Norfolk is a great place to explore by bike. Tony Clarke explains the ins and outs of taking your bike on the county’s train network
Local rail companies
The majority of trains in Norfolk and Suffolk are operated by Greater Anglia. The Norwich/Peterborough/Liverpool service is operated by East Midland Trains. There are two preserved railways in Norfolk; North Norfolk Railway (Sheringham to Holt) and Mid Norfolk Railway (Wymondham to Dereham).
Greater Anglia operate a fleet of modern trains on local and InterCity lines with a capacity of six bikes per train. The East Midlands rolling stock is older, cramped, and have only two cycle spaces available.
Bikes on trains
Bikes are carried free by the two major operators. The preserved railways make a charge.
Bikes have to be prebooked on the Norwich/London Liverpool Street and on all East Midland services. No booking is required on local services. Booking is not usually required for folding bikes similar to the Brompton.
There are restrictions on non-folding bikes on rush hour services to Cambridge which may affect trains running though to Stansted Airport. There are also restrictions at Liverpool Street and Stratford.
Making a booking
If you are planning a rail trip with your bike it is best to make the cycle booking first before buying your ticket. Bookings cannot be made on line; only by telephone or in person at a station with a manned ticket office. The telephone number for Greater Anglia is 0345 600 7245 (select option 8). Please provide 24 hours’ notice. For East Midland Rail phone 0345 712 5678.
Boarding the train
Cycle bookings have two tickets; one to fix to the bike and one to accompany your ticket.

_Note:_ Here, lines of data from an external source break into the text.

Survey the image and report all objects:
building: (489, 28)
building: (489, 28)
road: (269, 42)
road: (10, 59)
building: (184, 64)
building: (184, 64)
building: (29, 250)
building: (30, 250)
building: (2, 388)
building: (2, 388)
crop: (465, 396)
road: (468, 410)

The cycle compartments on Greater Anglia trains are marked with a green band above the windows and usually a white outline of a cycle on the window. Station staff will help you to find the compartment or the best place to wait on on the platform. Some larger stations, such as Diss, have signs indicating the best position to wait.
If when you board the train there are already cycles in place, it may be helpful to ask where the other cyclists are planning to leave the train and to place the bikes in the best order. This could be helpful, rather than trying to sort out bikes at a quick stop at a country station.

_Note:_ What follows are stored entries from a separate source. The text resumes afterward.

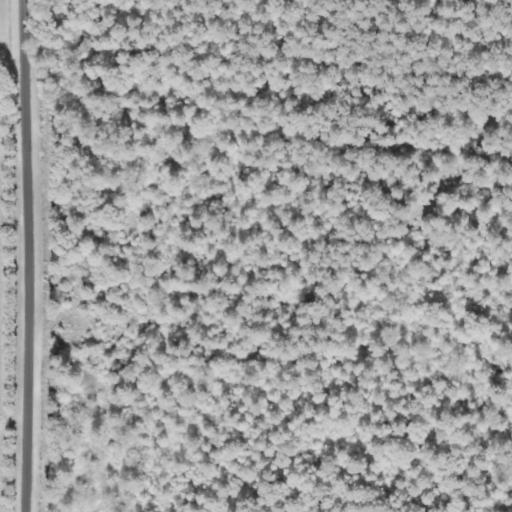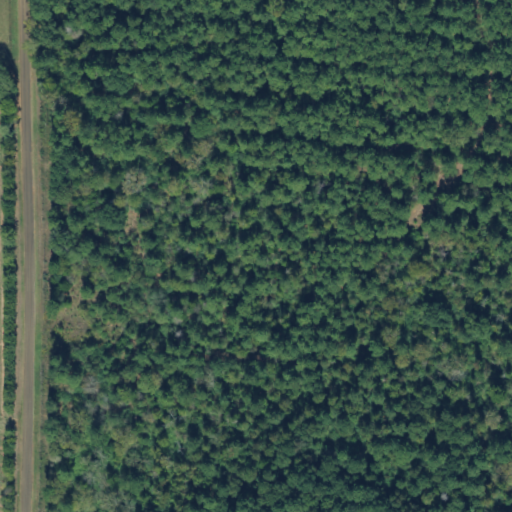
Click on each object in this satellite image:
road: (12, 256)
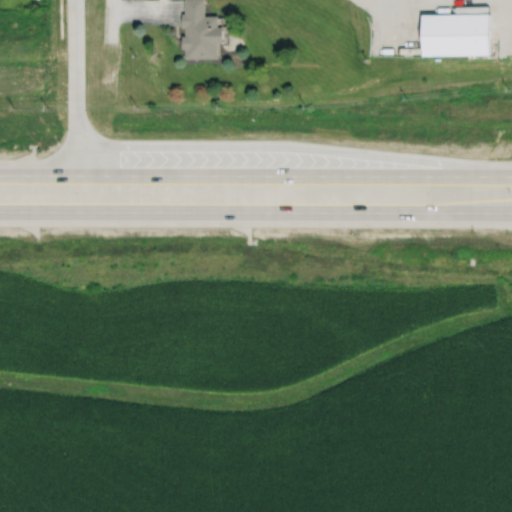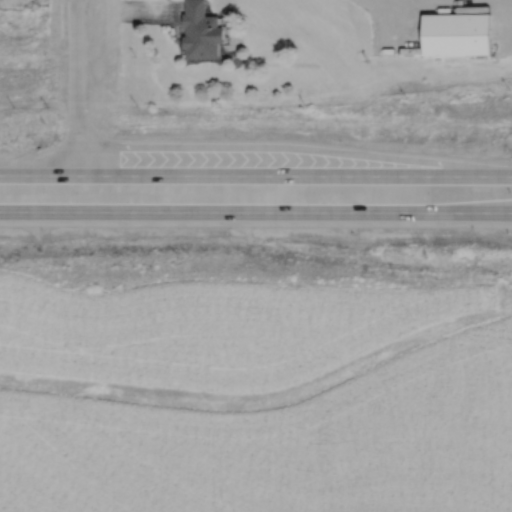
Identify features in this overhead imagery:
road: (143, 8)
road: (385, 19)
road: (111, 20)
building: (200, 31)
building: (201, 31)
building: (456, 32)
building: (455, 33)
road: (74, 87)
road: (37, 173)
road: (263, 174)
road: (482, 175)
road: (255, 210)
crop: (253, 384)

Sometimes other passengers will stack luggage, pushchairs etc. in the cycle storage area. This can be a problem particularly on East Midlands trains but the ticket collector/guard will arrange for them to be moved.
There are several stations in Norfolk and Suffolk where the platforms are too short to accommodate the modern trains and the doors of the cycle compartment will be locked. It’s helpful to check with station staff or train crew and to move you bike to the next carriage at the stop before. You should stay with your bike on the short journey between the stations.

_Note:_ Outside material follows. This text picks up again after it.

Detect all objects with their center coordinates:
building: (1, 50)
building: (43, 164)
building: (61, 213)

There has been a problem at Wymondham station for many years with access to the down platform. Passengers have to climb up the footbridge and carry bikes, pushchairs etc.
Some smaller stations are request stops; if you want to get off there you must make it known to the train crew.
Greater Anglia have a useful app which allows you to check departures from individual stations.
Buying the best ticket
The best way to reduce the cost of tickets is to buy a railcard. There are many different types available which offer up to 30% reduction. It is possible to save the annual cost of a card on one journey. Further information here: Trainline -find the right digital Railcard for you.
The next best approach is to book online and to look at the price for particular times of day and even alternative days. If you are booking online make sure that you are not being charged a fee on top of the ticket costs.
Another useful tip is to look at split ticketing on long distance journeys; check ticket costs for each stage of a trip involving changes. This is particularly relevant on any journey via Peterborough.
Travelling via London may be cheaper and quicker but you may need to check the individual train companies cycle policy.
It can also pay to check out the costs of Day Rover or similar tickets. The Anglia Rover day ticket allows travel on any train (subject to some restrictions). You can take a train to one station and ride to another to return.
Some railway companies have special Rover tickets which allow unlimited travel in their operating area for three or four days in seven. It’s worth looking into this if you are planning a holiday.